Editor’s note: Stuart Logan is CEO and founder of UK start-up Clowdy, a platform connecting the creative industries. He and his company participated in Seedcamp Week in February 2015 and are now part of Seedcamp.
Everyone is familiar with Y Combinator and TechStars, but not as many people know about Seedcamp. It is arguably the most prominent startup acceleration program in Europe and it has helped some of the world’s top startups get off the ground, including TransferWise, GrabCAD FrontBack and Editd.
Seedcamp is held twice a year and
there are 20 startups selected to take part in a weeklong series of
activities to help startups grow. Each Seedcamp round includes a multitude of investment options and counsel from several highly regarded mentors, including Fred Wilson from Union Square Ventures (USV) and Richard Moross of Moo.
We were one of the 20 lucky startups selected in this spring’s program and here’s how we got there.
Start with the problem you’re trying to solve
When our company started out, we believed we were solving
the problem of consumers wanting all types of content in one place. We
were wrong. This wasn’t a big enough pain point. While we could have
done without spending time and money pushing out more than a thousand
pieces of content and doing an unsuccessful crowdfunding campaign, it
was helpful in our search to finding out what the key problem was that
our company was solving.
It became crystal clear after doing some qualitative
interviews with our key demographic – creatives. As soon as we
identified the problem, our pitch became so much easier.

Hone your story
We’ve been through a lot since starting up, trying to solve
one problem and then pivoting (I hate that word) to solve another. Long
before this, there is history about why I even started the company in
the first place.
I’ve always been into computers and
I’ve always loved music. I was five years old when my older brother
introduced me to the Sinclair Spectrum. I learned about programming, and
I loved it. My passion grew deeper for programing in high school and I
made a music website. This was pre-dot-com crash so I tried to emulate a
music marketplace. It was a roaring success – it got 85 visitors.
When I decided to go to university, there was only one
choice for me: computer science. I funded my education by building
websites and continued that business after I graduated.

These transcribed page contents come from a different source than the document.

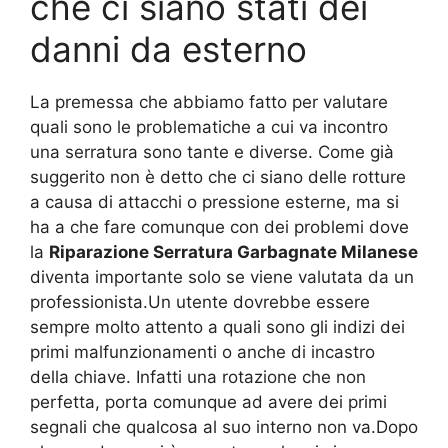
che ci siano stati dei
danni da esterno
La premessa che abbiamo fatto per valutare
quali sono le problematiche a cui va incontro
una serratura sono tante e diverse. Come già
suggerito non è detto che ci siano delle rotture
a causa di attacchi o pressione esterne, ma si
ha a che fare comunque con dei problemi dove
la
Riparazione Serratura Garbagnate Milanese
diventa importante solo se viene valutata da un
professionista.Un utente dovrebbe essere
sempre molto attento a quali sono gli indizi dei
primi malfunzionamenti o anche di incastro
della chiave. Infatti una rotazione che non
perfetta, porta comunque ad avere dei primi
segnali che qualcosa al suo interno non va.Dopo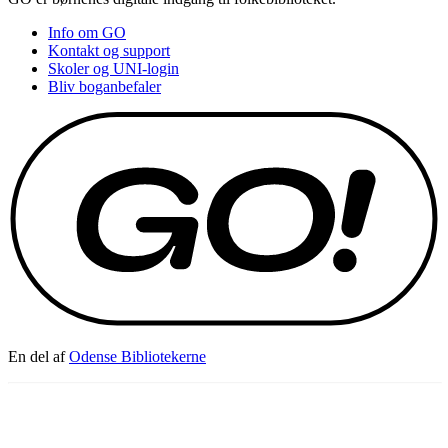
Info om GO
Kontakt og support
Skoler og UNI-login
Bliv boganbefaler
En del af
Odense Bibliotekerne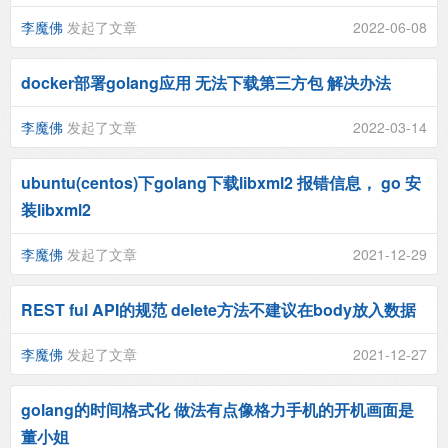
李魔佛
发起了文章
2022-06-08
docker部署golang应用 无法下载第三方包 解决办法
李魔佛
发起了文章
2022-03-14
ubuntu(centos)下golang下载libxml2 报错信息， go 安
装libxml2
李魔佛
发起了文章
2021-12-29
REST ful API的规范 delete方法不建议在body放入数据
李魔佛
发起了文章
2021-12-27
golang的时间格式化 做法有点像格力手机的开机画面是
董小姐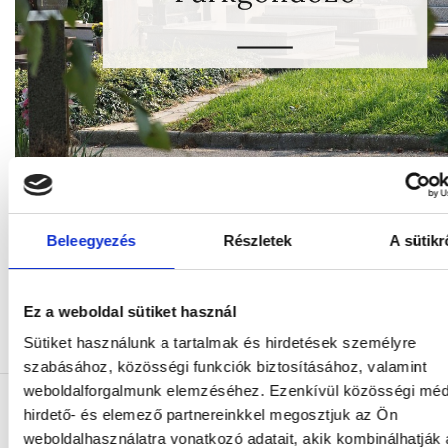
Beleegyezés
Részletek
A sütikr
Ez a weboldal sütiket használ
Sütiket használunk a tartalmak és hirdetések személyre
szabásához, közösségi funkciók biztosításához, valamint
weboldalforgalmunk elemzéséhez. Ezenkívül közösségi méd
hirdető- és elemező partnereinkkel megosztjuk az Ön
weboldalhasználatra vonatkozó adatait, akik kombinálhatják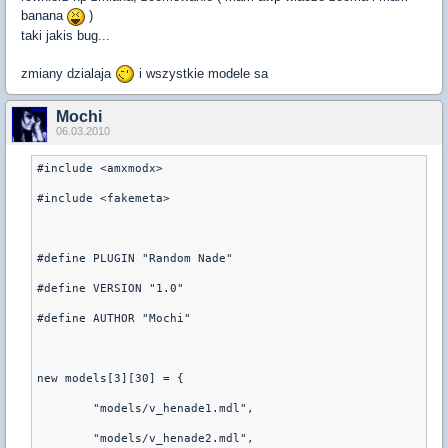
banana
)
taki jakis bug...
zmiany dzialaja
i wszystkie modele sa
Mochi
06.03.2010
#include <amxmodx>

#include <fakemeta>

#define PLUGIN "Random Nade"

#define VERSION "1.0"

#define AUTHOR "Mochi"

new models[3][30] = {

	"models/v_henade1.mdl",

	"models/v_henade2.mdl",
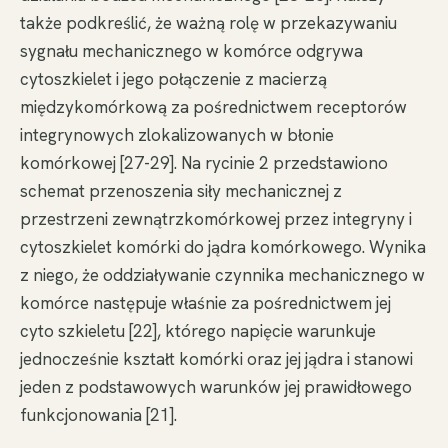
także podkreślić, że ważną rolę w przekazywaniu
sygnału mechanicznego w komórce odgrywa
cytoszkielet i jego połączenie z macierzą
międzykomórkową za pośrednictwem receptorów
integrynowych zlokalizowanych w błonie
komórkowej [27-29]. Na rycinie 2 przedstawiono
schemat przenoszenia siły mechanicznej z
przestrzeni zewnątrzkomórkowej przez integryny i
cytoszkielet komórki do jądra komórkowego. Wynika
z niego, że oddziaływanie czynnika mechanicznego w
komórce następuje właśnie za pośrednictwem jej
cyto szkieletu [22], którego napięcie warunkuje
jednocześnie kształt komórki oraz jej jądra i stanowi
jeden z podstawowych warunków jej prawidłowego
funkcjonowania [21].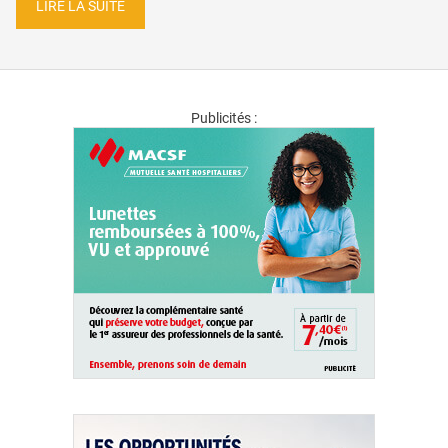
LIRE LA SUITE
Publicités :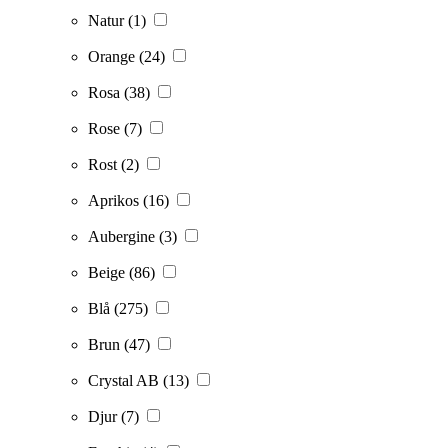
Natur
(1)
Orange
(24)
Rosa
(38)
Rose
(7)
Rost
(2)
Aprikos
(16)
Aubergine
(3)
Beige
(86)
Blå
(275)
Brun
(47)
Crystal AB
(13)
Djur
(7)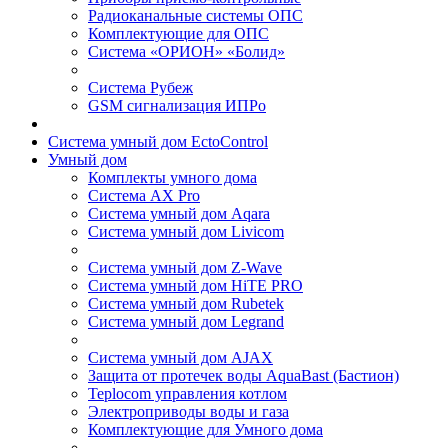
Радиоканальные системы ОПС
Комплектующие для ОПС
Система «ОРИОН» «Болид»
Система Рубеж
GSM сигнализация ИПРо
Система умный дом EctoControl
Умный дом
Комплекты умного дома
Система AX Pro
Система умный дом Aqara
Система умный дом Livicom
Система умный дом Z-Wave
Система умный дом HiTE PRO
Система умный дом Rubetek
Система умный дом Legrand
Система умный дом AJAX
Защита от протечек воды AquaBast (Бастион)
Teplocom управления котлом
Электроприводы воды и газа
Комплектующие для Умного дома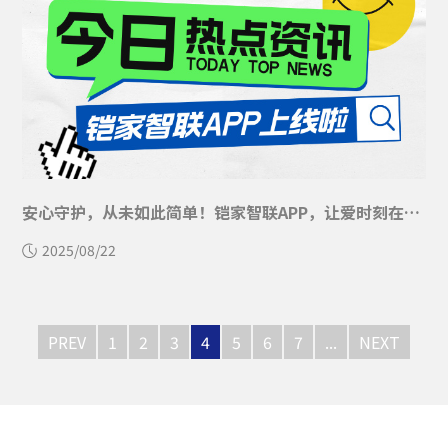
安心守护，从未如此简单！铠家智联APP，让爱时刻在线！
2025/08/22
PREV
1
2
3
4
5
6
7
...
NEXT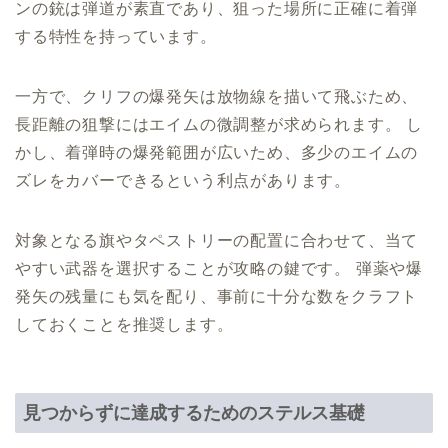
ンの銃は弾道が素直であり、狙った場所に正確に着弾
する特性を持っています。
一方で、クリフの爆発矢は放物線を描いて飛ぶため、
長距離の狙撃にはエイムの微調整が求められます。 し
かし、着弾時の爆発範囲が広いため、多少のエイムの
ズレをカバーできるという利点があります。
対象となる旗やタペストリーの配置に合わせて、当て
やすい武器を選択することが攻略の鍵です。 弾薬や爆
発矢の残量にも気を配り、事前に十分な数をクラフト
しておくことを推奨します。
見つからずに達成するためのステルス基礎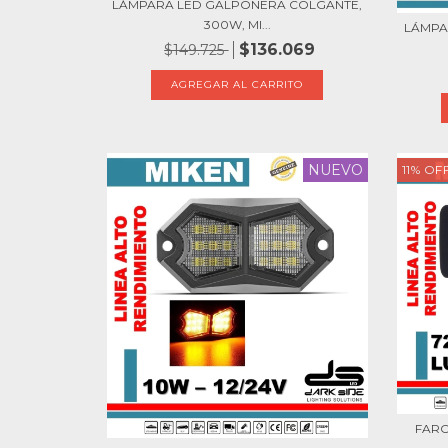
LÁMPARA LED GALPONERA COLGANTE,
300W, MI...
LÁMPA
$136.069
$149.725
NUEVO
11
%
OF
FARO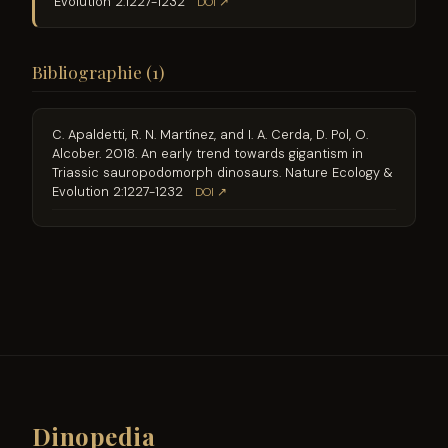
Evolution 2:1227-1232
DOI ↗
Bibliographie (1)
C. Apaldetti, R. N. Martínez, and I. A. Cerda, D. Pol, O.
Alcober. 2018. An early trend towards gigantism in
Triassic sauropodomorph dinosaurs. Nature Ecology &
Evolution 2:1227-1232
DOI ↗
Dinopedia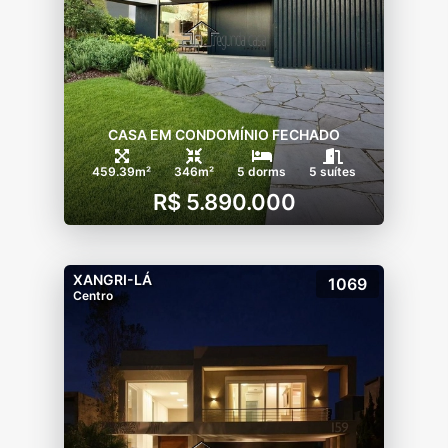
CASA EM CONDOMÍNIO FECHADO
459.39m²
346m²
5 dorms
5 suítes
R$ 5.890.000
XANGRI-LÁ
1069
Centro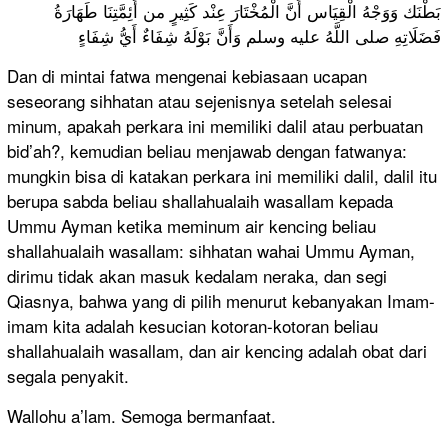
بَطْنَك وَوَجْهُ الْقِيَاس أَنَّ الْمُخْتَارَ عِنْد كَثِيرٍ من أَئِمَّتِنَا طَهَارَةُ
فَضَلَاتِهِ صلى اللَّهُ عليه وسلم وَأَنَّ بَوْلَهُ شِفَاءٌ أَيُّ شِفَاءٍ
Dan di mintai fatwa mengenai kebiasaan ucapan
seseorang sihhatan atau sejenisnya setelah selesai
minum, apakah perkara ini memiliki dalil atau perbuatan
bid’ah?, kemudian beliau menjawab dengan fatwanya:
mungkin bisa di katakan perkara ini memiliki dalil, dalil itu
berupa sabda beliau shallahualaih wasallam kepada
Ummu Ayman ketika meminum air kencing beliau
shallahualaih wasallam: sihhatan wahai Ummu Ayman,
dirimu tidak akan masuk kedalam neraka, dan segi
Qiasnya, bahwa yang di pilih menurut kebanyakan Imam-
imam kita adalah kesucian kotoran-kotoran beliau
shallahualaih wasallam, dan air kencing adalah obat dari
segala penyakit.
Wallohu a’lam. Semoga bermanfaat.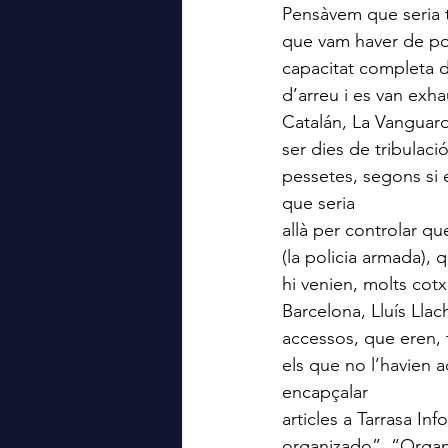
Pensàvem que seria t
que vam haver de pos
capacitat completa de
d’arreu i es van exha
Catalán, La Vanguardi
ser dies de tribulaci
pessetes, segons si e
que seria
allà per controlar qu
(la policia armada), 
hi venien, molts cotx
Barcelona, Lluís Llach
accessos, que eren, ta
els que no l’havien a
encapçalar
articles a Tarrasa In
organizado”, “Organi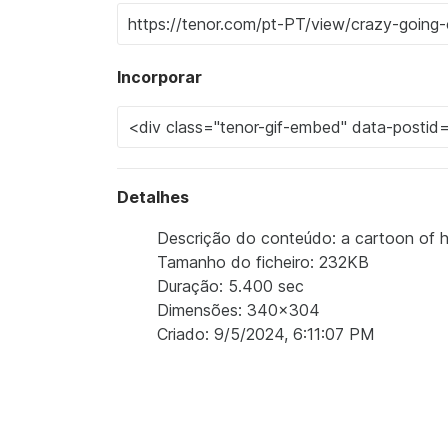
Incorporar
Detalhes
Descrição do conteúdo: a cartoon of 
Tamanho do ficheiro: 232KB
Duração: 5.400 sec
Dimensões: 340x304
Criado: 9/5/2024, 6:11:07 PM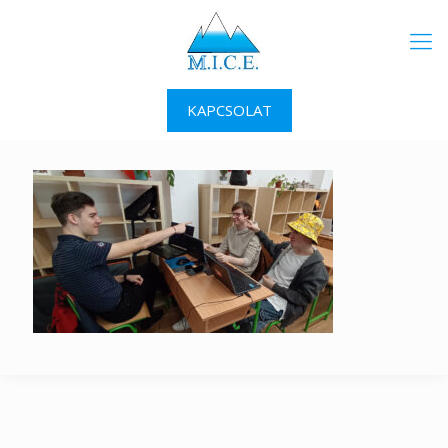
KAPCSOLAT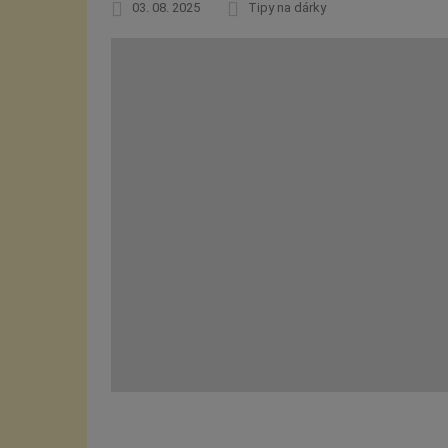
03. 08. 2025
Tipy na dárky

This was my story. It took me years to develop it, but it
was clear as day when I shared it with the accelerator’s organizers. It
resonated with them. They could tell this wasn’t just something I came
up with last week. This company was years in the
making, and being accepted by the accelerator was the culmination of
bringing all that passion and hard work together.
You could say startups that get accepted into accelerators are lucky. In truth, you make your own luck with a bit of planning and a load of hard work.
A multi-dimensional approach
Sign up to an accelerator via its web form, click send, and
hope for the best: That gets you accepted, right? Maybe, but it’s
risky.
We took a slightly more strategic route, because we didn’t
want to put in to chance. We devised a plan early on that helped us
build momentum and connections leading up to the accelerator.
First, we attended Web Summit Dublin. We researched
investors and honed the pitch that we delivered to hundreds of people
over the conference — one of whom was Seedcamp’s co-founder, Carlos Eduardo Espinal. We started building a relationship with Seedcamp, and I learned more about pitching our company in one day than I had done in the previous 18 months of its existence.
Another part of our plan was pitching to VCs, which we did
last year. We were too early for them, but they told us about the
Seedcamp event and said we should apply. We did, the VC put in a good
word for us and we were accepted. I’ve since been told that this
validation from an external source really helped with our admission.
Damien (my co-founder) and myself pitched to Dave Haynes (ex-SoundCloud)
on the call, and the scheduled 15-minute call turned into 40 minutes. Our story resonated.
And finally, we generated awareness. PR is hard, but we put ourselves on the map with coverage in publications. An example is the article written on TechCrunch. I replied to a tweet
by Steve O’Hear looking for pitches from European-based startups. I
emailed him instantly with an update on the company, what we had just
released and why he should write about us.
Be lucky
I’ll always remember speaking to a good friend a decade
ago, saying he was “lucky.” He founded a hosting company when he was 15
and went on to start many other companies over the following
decade-and-a-half. I always envied his success. Over and over again he
seemed to meet the right person at the right time, or made the right
business decisions that went viral. It was incredible. How could someone
get so many aces time after time?
In truth, it wasn’t down to luck. He is one of the hardest
workers I know and is quite obsessive when he’s passionate about an
idea. This is the reason all this luck has happened. His tenacity and
endeavour.
You could say startups that get accepted into accelerators are lucky. In truth, you make your own luck with a bit of planning and a load of hard work.